→ TEXTABSCHNITT:

◆ ◆ ◆ ◆ ◆

Gedanken zur Leitkultur

Zwar tut sich die Bundesregierung hart, ihre Prognose zu korrigieren, doch es dürften in 2015 deutlich mehr als die offiziellen 800.000 Flüchtlinge werden. Dieser ungebremst scheinende Flüchtlingsstrom, so die Schwabacher CSU, mache den Menschen Angst, sie schlägt als Lösung Abschottung und Obergrenzen vor. Diese Ängste und Sorgen würde nur die CSU ernst- und wahrnehmen. Und: Das Mittel der Wahl zur Integration der Immigranten soll die Vermittlung einer sogenannten "deutschen Leitkultur" sein.

Diese Ängste und Sorgen nehmen derzeit sicherlich nicht nur Politiker der CSU ernst und wahr. Jeder politisch verantwortliche und einigermaßen sensible Mensch in Deutschland erfährt, dass es Stimmen gibt, die die Haltung der CDU- Kanzlerin "wir schaffen das"kritisch hinterfragen. "Man erfährt allerdings auch, dass in der Zivilgesellschaft Deutschlands nun nicht nur diese lähmende Angst herrscht, sondern vielmehr sehr viel Engagement und Freude im Umgang mit Flüchtlingen. Es lebt bei sehr vielen Menschen nach wie vor eine Hilfsbereitschaft und Willkommenskultur, die in Europa außer Schweden ihresgleichen sucht. Dafür kann man nur dankbar sein. Das zeichnet ein neues, ein schönes Bild von Deutschland in der Welt. Das sollte eine "christlich- soziale" Partei heraustellen und nicht nur in einem Nebensatz anklingen lassen," führte Bürgermeister Dr. Roland Oeser aus.

◆ ◆ ◆ ◆ ◆

→ SCHRIFTLICHE AUFGABE 1:
Stimmen die Aussagen (a), (b) und (c) mit dem Text zur Leitkultur überein? Antworte jeweils mit Ja oder Nein und zitiere die entscheidenden Worte wörtlich.
(a) Die Bundesregierung hat ihre Prognose zur Zahl der Flüchtlinge bereits korrigiert.
(b) Die Schwabacher CSU schlägt als Lösung Abschottung und Obergrenzen vor.
(c) Roland Oeser zufolge sucht die Hilfsbereitschaft in Deutschland in Europa außer Schweden ihresgleichen.
→ SCHRIFTLICHE AUFGABE 2:
Welche Länder und Kontinente werden im Text zur Leitkultur mit Namen als Substantiv genannt? Führe alle auf.
→ SCHRIFTLICHE AUFGABE 3:
Schreibe den Text zur Leitkultur weiter.

→ ANGEZEIGTE DATEN:
◆ ◆ ◆ ◆ ◆

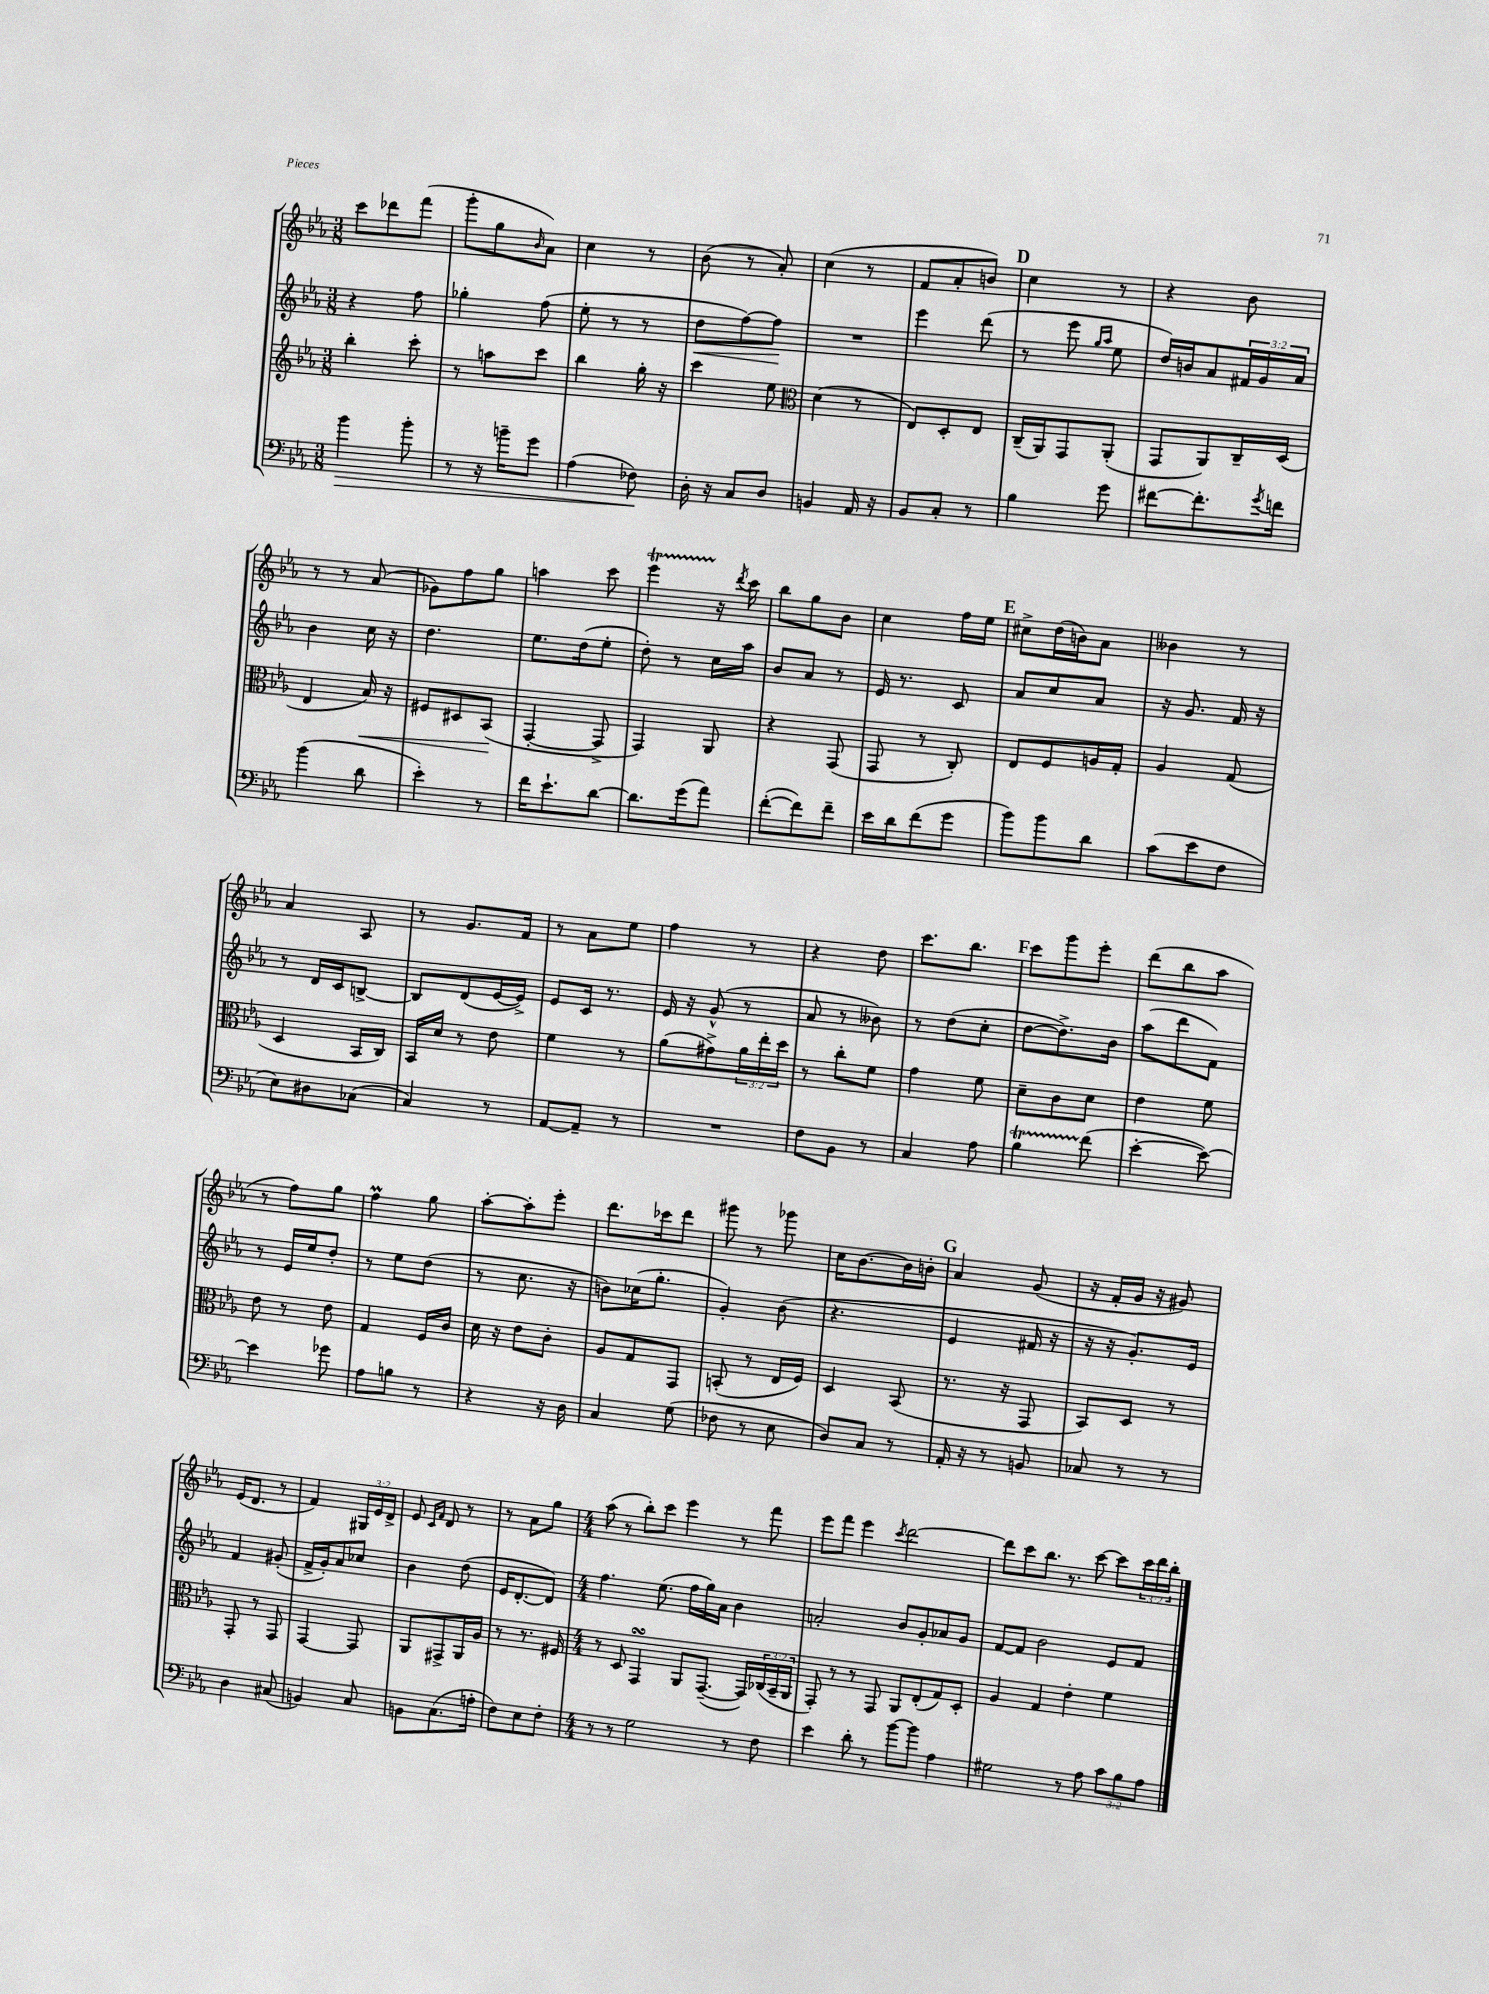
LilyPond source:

<<
\new StaffGroup <<
\new Staff = "s0" {
    \clef treble \key ees \major \numericTimeSignature \time 3/8 \override Staff.TupletNumber.text = #tuplet-number::calc-fraction-text
    c'''8 des'''8 f'''8( |
    g'''8-. g''8 \grace { bes'16 } aes'8) |
    c''4 r8 |
    bes'8( r8 aes'8-.) |
    c''4( r8 |
    f'8 aes'8-. b'8) |
    \mark \markup { \bold "D" } c''4 r8 |
    r4 bes'8 |
    r8 r8 aes'8( |
    ges'8) f''8 g''8 |
    a''4 c'''8 |
    ees'''4\startTrillSpan r16\stopTrillSpan \acciaccatura { d'''8 } c'''16 |
    bes''8 g''8 bes'8 |
    c''4 f''16 ees''16 |
    \mark \markup { \bold "E" } cis''8-> d''16( b'16) aes'8 |
    beses'4 r8 |
    aes'4 aes8 |
    r8 g'8. f'16 |
    r8 aes'8 ees''8 |
    f''4 r8 |
    r4 d''8 |
    c'''8. bes''8. |
    \mark \markup { \bold "F" } c'''8 g'''8 ees'''8-. |
    d'''8( bes''8 aes''8 |
    r8 f''8) g''8 |
    f''4\prall g''8 |
    aes''8~-. aes''8-. ees'''8-. |
    d'''8. ces'''16 d'''8 |
    gis'''8 r8 ges'''8 |
    c''16 bes'8.~ bes'16 b'16-. |
    \mark \markup { \bold "G" } aes'4 g'8( |
    r16 f'16-. g'16 r16 gis'8) |
    ees'16( d'8. r8 |
    f'4) \tuplet 3/2 { gis16 ees'16 d'16-> } |
    ees'8 \grace { c'16 f'16 } d'8 r8 |
    r8 aes'8 g''8 |
    \numericTimeSignature \time 4/4 aes''8( r8 bes''8-.) c'''8 ees'''4 r8 f'''8 |
    ees'''8 f'''8 ees'''4 \acciaccatura { c'''8 } d'''2~ |
    d'''8 c'''8 bes''8. r8. c'''8~ c'''8 \tuplet 3/2 { c'''16 d'''16 bes''16-. } \bar "|." |
}
\new Staff = "s1" {
    \clef treble \key ees \major \numericTimeSignature \time 3/8 \override Staff.TupletNumber.text = #tuplet-number::calc-fraction-text
    r4 f''8 |
    ges''4-. f''8( |
    ees''8-. r8 r8 |
    d''8\< f''8~) f''8\! |
    R4. |
    ees'''4 d'''8( |
    \mark \markup { \bold "D" } r8 ees'''8 \grace { g''16 aes''16 } ees''8 |
    d''16) b'16 aes'8 \tuplet 3/2 { fis'16 g'16 aes'16 } |
    bes'4 c''16 r16 |
    d''4. |
    ees''8. d''16( ees''8-. |
    d''8-.) r8 c''16 aes''16 |
    bes'8 aes'8 r8 |
    ees'16 r8. c'8 |
    \mark \markup { \bold "E" } aes'8 c''8 aes'8 |
    r16 g'8. f'16 r16 |
    r8 d'16 c'16 b8~-> |
    b8 d'8( ees'16~ ees'16->) |
    ees'8 c'16 r8. |
    ees'16 r16 g'8-^( r8 |
    aes'8 r8 beses'8) |
    r8 d''8( c''8-. |
    \mark \markup { \bold "F" } d''8~ d''8.->) bes'16 |
    aes''8( d'''8 f'8) |
    r8 ees'16 ees''16 d''8-. |
    r8 ees''8 d''8( |
    r8 c''8. r16 |
    b'8) ces''16( g''8.-. |
    g'4-.) bes'8( |
    r4. |
    \mark \markup { \bold "G" } ees'4 fis'16 r16 |
    r16 r16 g'8.-.) ees'16 |
    f'4 gis'8-.( |
    f'16-> g'16-.) aes'8 ces''8 |
    bes'4 d''8( |
    ees'16 d'8.~-. d'8) |
    \numericTimeSignature \time 4/4 f''4. ees''8.( f''16 g''16) aes'16 bes'4 |
    a'2-. bes'8 g'8-. aes'8 g'8 |
    f'8~ f'8 bes'2 ees'8 f'8 \bar "|." |
}
\new Staff = "s2" {
    \clef treble \key ees \major \numericTimeSignature \time 3/8 \override Staff.TupletNumber.text = #tuplet-number::calc-fraction-text
    bes''4-. c'''8-. |
    r8 a''8 c'''8 |
    bes''4 g''16-. r16 |
    c'''4 ees''8 |
    \clef alto d'4( r8 |
    ees8) d8-. ees8 |
    \mark \markup { \bold "D" } c16--( aes,16) g,8 aes,8-.( |
    g,8 aes,8) c16-- d16( |
    ees4 bes16\<) r16 |
    fis8 dis8 bes,8\!( |
    g,4~-. g,8-> |
    g,4) aes,8 |
    r4 g,8( |
    g,8 r8 c8-.) |
    \mark \markup { \bold "E" } ees8 f8 a16 g16-. |
    aes4 g8( |
    d4 bes,16 c16) |
    bes,16 d'16 r8 ees'8 |
    f'4 r8 |
    aes'8( gis'8->) \tuplet 3/2 { aes'16 ees''16-. d''16 } |
    r8 c''8-. f'8 |
    g'4 f'8 |
    \mark \markup { \bold "F" } d'8-- c'8 d'8 |
    ees'4 f'8 |
    ees'8 r8 ees'8 |
    g4 f16 c'16 |
    d'16 r16 ees'8 c'8-. |
    aes8 g8 g,8 |
    b,8-.( r8 ees16 f16) |
    d4 bes,8( |
    \mark \markup { \bold "G" } r8. r16 g,8 |
    bes,8) d8 r8 |
    g,8-. r8 g,8 |
    g,4~ g,8 |
    aes,8 gis,8-> aes,16 aes16 |
    r8 r8. fis16 |
    \numericTimeSignature \time 4/4 r8 d8 g,4\turn aes,8 g,8.~--( g,16) \tuplet 3/2 { ces16( bes,16-- aes,16 } |
    g,8-.) r8 r8 g,8 aes,8 ees8-.( g8) d8-. |
    aes4 g4 ees'4-. f'4 \bar "|." |
}
\new Staff = "s3" {
    \clef bass \key ees \major \numericTimeSignature \time 3/8 \override Staff.TupletNumber.text = #tuplet-number::calc-fraction-text
    bes'4\> bes'8-. |
    r8 r16 b'16-- g'8 |
    aes4( fes8\!) |
    d16-. r16 c8 d8 |
    b,4 aes,16 r16 |
    bes,8 c8-. r8 |
    \mark \markup { \bold "D" } bes4 g'8 |
    fis'8~ fis'8.-. \acciaccatura { g'8 } f'16 |
    bes'4( d'8 |
    ees'4-.) r8 |
    f'16 ees'8.-! d'8~ |
    d'8. g'16( aes'8) |
    f'8~-.( f'8) f'8-- |
    ees'16 d'16 f'8( g'8 |
    \mark \markup { \bold "E" } bes'8) bes'8 d'8 |
    c'8( ees'8 f8 |
    ees8) dis8 ces8( |
    c4) r8 |
    aes,8~ aes,8-- r8 |
    R4. |
    f8 bes,8 r8 |
    c4 aes8 |
    \mark \markup { \bold "F" } bes4\startTrillSpan f'8\stopTrillSpan( |
    ees'4~-. ees'8~) |
    ees'4 ges'8 |
    aes8 b8 r8 |
    r4 r16 d16 |
    c4 g8( |
    fes8 r8 ees8 |
    d8) c8 r8 |
    \mark \markup { \bold "G" } aes,16-. r16 r8 b,8 |
    ces8 r8 r8 |
    d4 cis8( |
    b,4) c8 |
    b,8 c8.( a16-. |
    f8) ees8 f8-. |
    \numericTimeSignature \time 4/4 r8 r8 g2 r8 f8 |
    ees'4 d'8-. r8 bes'8~ bes'8 aes4 |
    gis2 r8 aes8 \tuplet 3/2 { c'8 bes8 aes8 } \bar "|." |
}
>>
>>
\layout { \context { \Score \remove "Bar_number_engraver" } }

◆ ◆ ◆ ◆ ◆

→ ERGEBNIS DER ÜBUNG 1:
(a) Nein: „Zwar tut sich die Bundesregierung hart, ihre Prognose zu korrigieren“
(b) Ja: „sie schlägt als Lösung Abschottung und Obergrenzen vor“
(c) Ja: „die in Europa außer Schweden ihresgleichen sucht“

→ ERGEBNIS DER ÜBUNG 2:
Deutschland, Europa, Schweden

→ ERGEBNIS DER ÜBUNG 3:
Warum so sehr der Fokus auf die Angst seitens der CSU? "Natürlich geht es der CSU bei dem Spiel mit der Angst vordergründig darum, das an die AfD etc. verlorene Terrain wieder gut zu machen," so Grünen-Stadtrat Eckhard Göll: "Angst kann auf der einen Seite ein gesunder Ratgeber sein, Angst warnt vor Argem. Problematisch wird Angst allerdings, wenn sie sich verallgemeinert, generalisiert, wenn die Angst vor Fremden überhand nimmt und den Blick auf das versperrt, was die gesunde Reaktion auf die Angst ist: Nach vorne blicken, sich überlegen, wie man am besten konstruktiv und lösungsorientiert, menschlich in der Situation vorgeht. Nur: Die CSU reagiert reflexhaft mit Abschottung, Obergrenzen, gar mit einer Forderung nach "deutscher Leitkultur", ohne diesen Begriff inhaltlich positiv, angsbefreiend zu füllen. Damit schürt die Angst neue Angst, als Lösung wird das Trennende herausgehoben, das Verbindende unterbleibt. Aus dieser Angst, dieser Sehnsucht nach vermeintlich erlösender Abschottung, erwächst dann das Wesen von der "deutschen Leitkultur".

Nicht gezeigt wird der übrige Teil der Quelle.